It is well known that we have many different definitions of noetherianity for rings. Namely, given a ring $R$, the following are equivalent:
1) every ideal of $R$ is finitely generated.
2) $R$ satisfies a.c.c. (ascending chain condition) on ideals.
3) every non-empty set of ideals of $R$ has a maximal element.
I would like to state something similar for topological spaces. First a definiton: we call a closed subset of a topological space irreducible if it cannot be decomposed in the union of two proper closed subsets. Now i want to prove:
Let $X$ be a topological space. Then the following are equivalent:
1') every closed subset $Y$ of $X$ has a decomposition
$$Y=Y_1\cup\ldots\cup Y_r$$
where $Y_j$ is irreducible and $Y_j\nsubseteq Y_m$ for $j\neq m$.

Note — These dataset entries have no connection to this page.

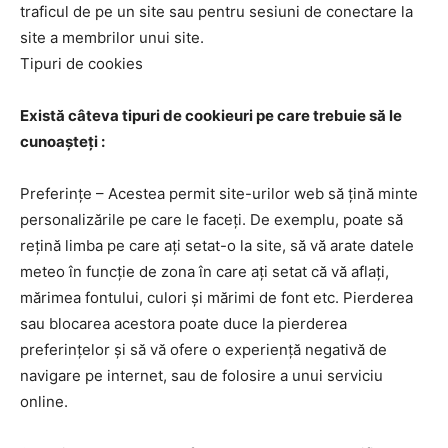
traficul de pe un site sau pentru sesiuni de conectare la
site a membrilor unui site.
Tipuri de cookies
Există câteva tipuri de cookieuri pe care trebuie să le
cunoașteți :
Preferințe – Acestea permit site-urilor web să țină minte
personalizările pe care le faceți. De exemplu, poate să
rețină limba pe care ați setat-o la site, să vă arate datele
meteo în funcție de zona în care ați setat că vă aflați,
mărimea fontului, culori și mărimi de font etc. Pierderea
sau blocarea acestora poate duce la pierderea
preferințelor și să vă ofere o experiență negativă de
navigare pe internet, sau de folosire a unui serviciu
online.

2') $X$ satisfies d.c.c. (descending chain condition) on closed subsets.
3') every non-empty set of closed subsets of $X$ has a minimal element.
I have a proof for $2')\rightarrow 3')$ and for $3')\rightarrow 1')$, but not for $1')\rightarrow 2')$, maybe because it is false?
Can you help me?
EDIT: condition $Y_j\nsubseteq Y_m$ for $j\neq m$ in 1') is needed only for unicity of decomposition, but i'm non intersted in, so we can skip it. I would like 1') to be "similar" to 1) in the sense that 1) tells every ideal is finitely generated, and 1') that every closed subset has finitely many irreducible components….
Best Answer
Let $R$ be a commutative ring. It is known that $X=\operatorname{Spec}(R)$ is noetherian iff $R$ satisfies ACC on radical ideals.
If $R$ is a valuation ring, then every proper radical ideal is prime; see Geraschenko, Commutative Rings, Theorem 30.5. Thus $X=\operatorname{Spec}(R)$ satisfies the condition $1')$. Furthermore, in this case $X=\operatorname{Spec}(R)$ is noetherian iff $R$ satisfies ACC on prime ideals. Now take $R$ a valuation ring which has an infinite chain of prime ideals.